Aim of the exercise: Transcribe the lines of the records starting with the one that has "neck: (564, 422)" in it and ending with the last, and transcribe nothing else.

Task inputs:
————
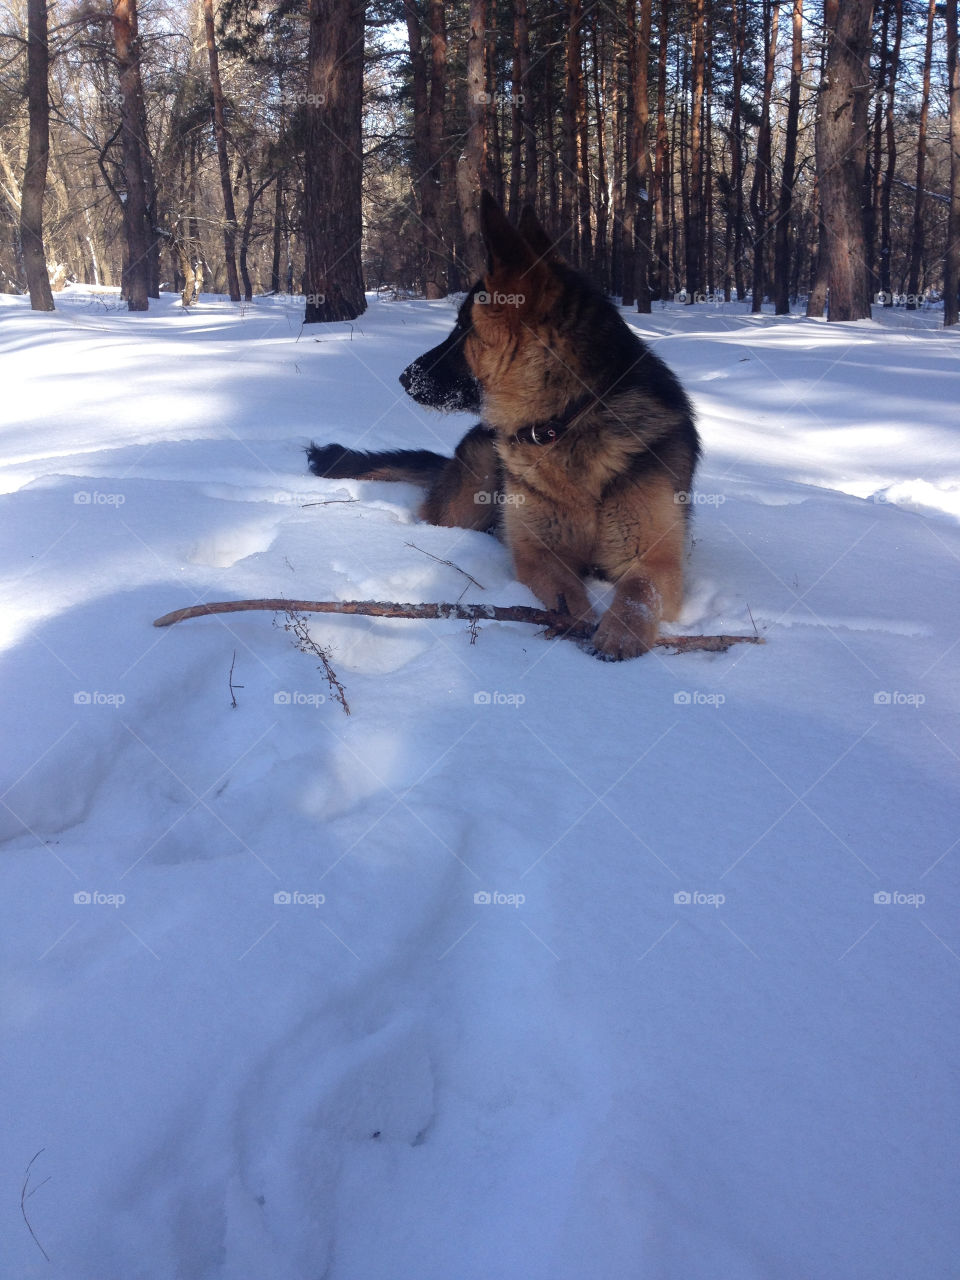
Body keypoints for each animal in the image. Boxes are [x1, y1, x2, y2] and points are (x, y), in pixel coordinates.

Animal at [308, 199, 701, 665]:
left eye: (463, 328)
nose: (403, 377)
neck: (564, 422)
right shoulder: (538, 553)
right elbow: (567, 592)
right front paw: (576, 621)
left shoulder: (657, 560)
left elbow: (639, 590)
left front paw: (619, 633)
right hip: (470, 493)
————
Completed task:
neck: (564, 422)
right shoulder: (538, 553)
right elbow: (567, 592)
right front paw: (576, 621)
left shoulder: (657, 560)
left elbow: (639, 590)
left front paw: (619, 633)
right hip: (470, 493)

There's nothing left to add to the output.